Thursday, September 30, 2010

Different

I was swimming in my neighbor's charming above-ground pool which I coveted at the time. I was probably 10 or 11 and didn't know any better that it was tacky and gross. All I remember was that it was totally fun and I wanted one in our yard (my mom made sure that never happened, much to her credit).  The next door neighbor kids who I liked to play baseball with, a sister and brother, both of whom were sweet, nice and younger than me, told me their cousin was visiting and to come over for a swim. So I asked my mom, she said yes and I leapt headlong into my navy blue one-piece and ran over, my sneakers flopping off my heels because I was in too much of a rush to tie the laces.

I don't remember a lot about the cousin other than that she was closer to my age than my friends, my neighbors. She eyed me warily as I jumped in, feet first, holding my nose (something I still do, never once trying or even attempting to learn how to dive). I remember feeling happy and exhilarated and excited to talk to someone new and my age - finally. My cousins were much older than me, like my siblings were, so this was a novelty and didn't happen every day on Ridge Street.

I must have sensed something, my fight-or-flight kicking in, my bully-meter already on high alert and I didn't even know it. I joked with my friends, we laughed, we tossed a beach ball like we always did and then She caught it, moved it to the side of her body and looked at me. I caught the look out of the corner of my eye and waited for something to happen. She made me feel it was coming and she, and I, were right.

I remember the look, but I don't remember her face, if that makes sense. I remember the disdain, the judgment, the hovering moment of peace and happiness that bristled in the air for a split and final second: Is this the moment where my innocence was lost? Is this the moment when everything changed, where my self-confidence, at one time a hallmark of my personality (just ask my teachers) and something the grown-ups marveled at when they came over ("She's so independent.

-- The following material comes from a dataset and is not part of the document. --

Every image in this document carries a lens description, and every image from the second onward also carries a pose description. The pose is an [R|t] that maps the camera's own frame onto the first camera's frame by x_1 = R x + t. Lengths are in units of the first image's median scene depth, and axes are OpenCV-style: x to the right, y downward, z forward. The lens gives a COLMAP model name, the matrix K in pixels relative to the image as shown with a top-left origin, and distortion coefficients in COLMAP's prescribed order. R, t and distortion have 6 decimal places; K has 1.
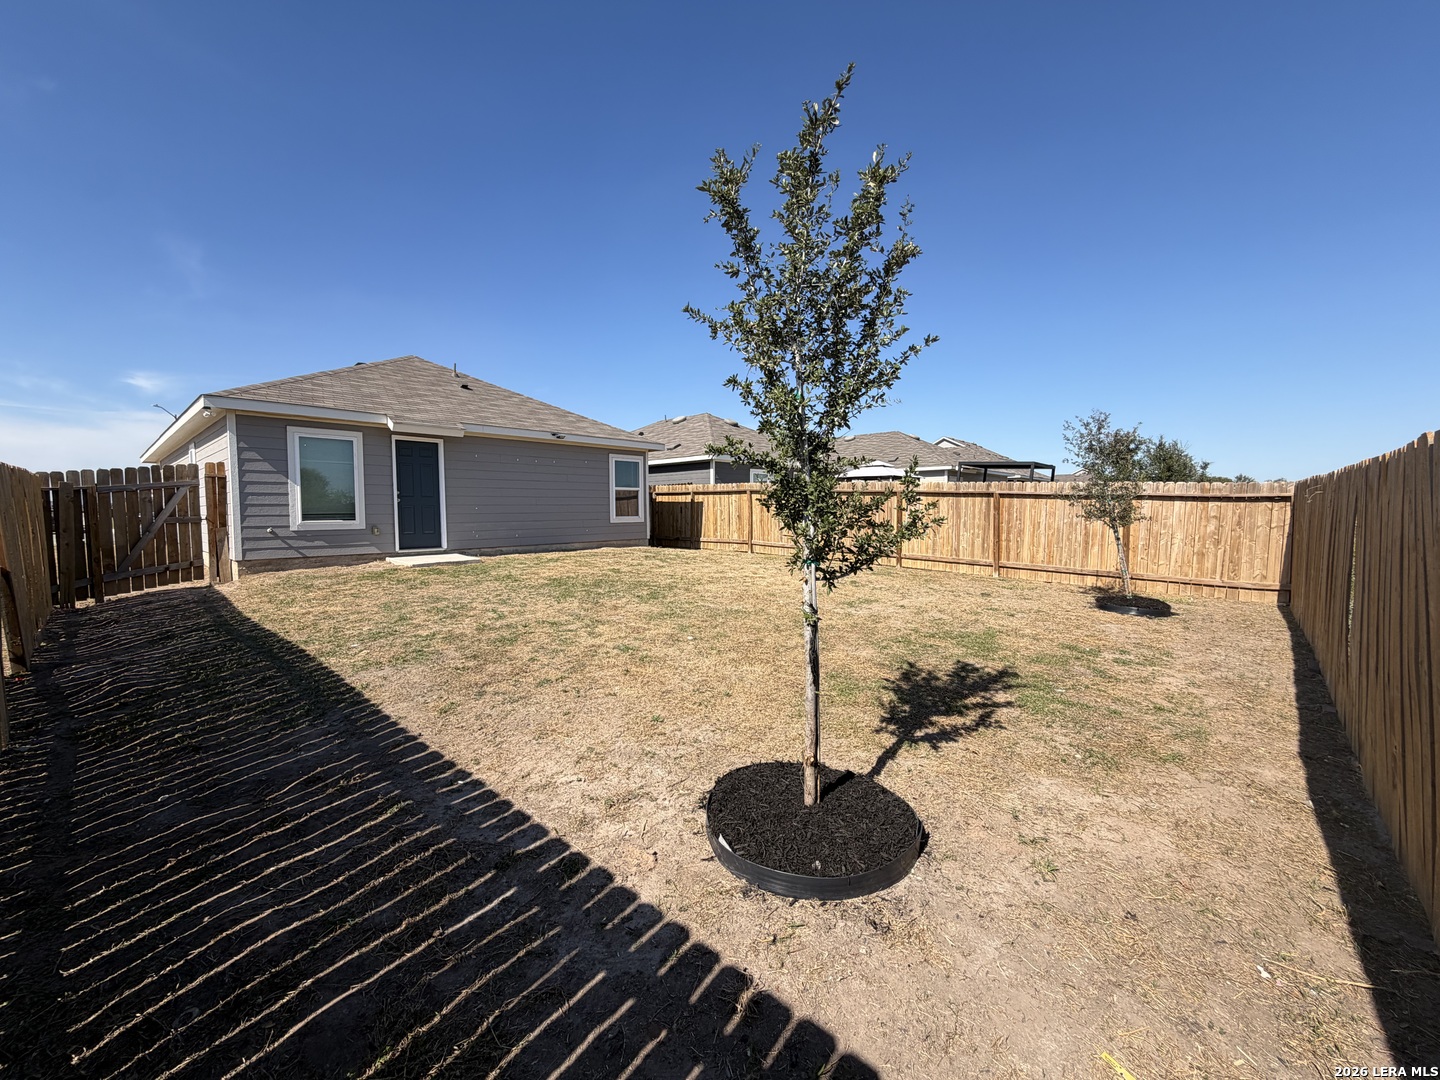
lens RADIAL K [[583.6, 0, 720.0], [0, 583.6, 540.0], [0, 0, 1]] dist [0.001369, 0.000133]
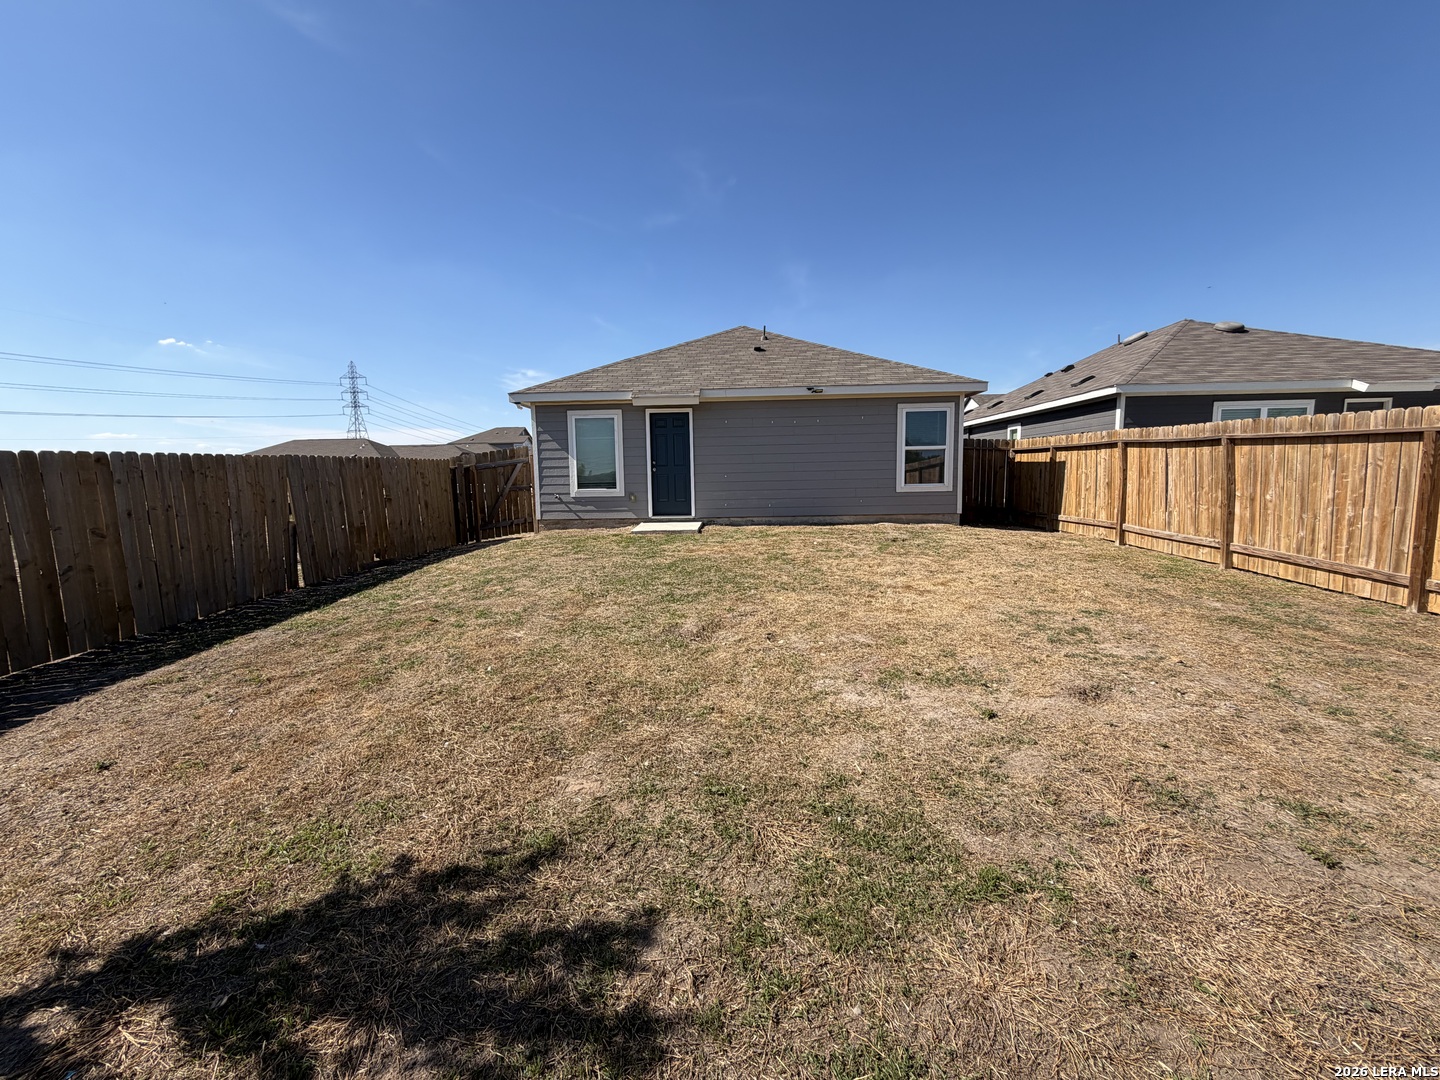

She can amuse herself on her own for hours. You're so lucky to have a child like that.") ... evaporated? Just thinking about the seconds before the moment she said what she said makes me remember how wonderful the whole universe was before that instant. It was a place where Mom and Dad kissed goodbye in the morning and hello at night, where we waited to have dinner with Dad because ... are you kidding? Eat without him? Where my grandparents still lived a few hundred yards away and my siblings, one in college now, one already out and working in the coolest job in the world (at least to me) at the U.N., of all places, loved me and treated me like gold, not a pariah, not an annoying little sister hell-bent on driving them batty. Everything was great in that moment. And then in the next, she took it away:

"Were you born with that face or are you sick or something?"

I remember the sinking feeling in my stomach, the hot flash that went from my toes to my scalp despite being immersed in ice cold pool water up to my neck. I remember thinking: Did my parents not tell me something? Was there something wrong with me and I am just now finding out? From this stranger with the ice in her blood and knives in her eyes? My friends, stunned, lost, looked away and started a game of catch with the beach ball, together ... two siblings, close in age, guarding each other in a war zone. The cousin smirked and dove in, no nose-holding, sort of splashy but a dive and not a jump, just the same. I got out of the pool and went home.

Some meaningless little girl from God knows where who, for all I know, never amounted to much, still stole something from me on that hot summer afternoon. If it had not been her, it would have been someone or something else. That's life. And really, was what she said really all that bad? To my 10 or 11 year old idealistic heart - you bet it was. She made me feel like there was something wrong with me. That I looked different, whatever the hell that means, so therefore I was different, and different was bad. And it still is.

If you hear anyone say that Billy Lucas or Asher Brown, Seth Walsh or Tyler Clementi didn't have to end their lives because they were taunted for being gay ... that 13 and 15 and 18 year old boys have to know that "it does get better",  that there is always another way remember that someone needs to tell them that as close to the instant it happens for it to really help. I went home that day and my mom smiled at me and told me to take a hot shower and get ready for dinner. That was enough to fix it, for the moment. 38 years later, it still wasn't enough, apparently, to make me forget.  As soon as I heard about the precious boys who couldn't imagine how to go forward one more minute after someone stole their happiness, I knew how they felt. And I wished my mom was there for them, too.

1 comment:

  1. Hello there - it's me the one who just has to say something. Unless you protest, I will be sharing this blog with my Victimology class in the near future. It is something we can all identify with on some level. Funny, that after many decades these memories are so vivid. These knives cut swiftly, deeply and without regret.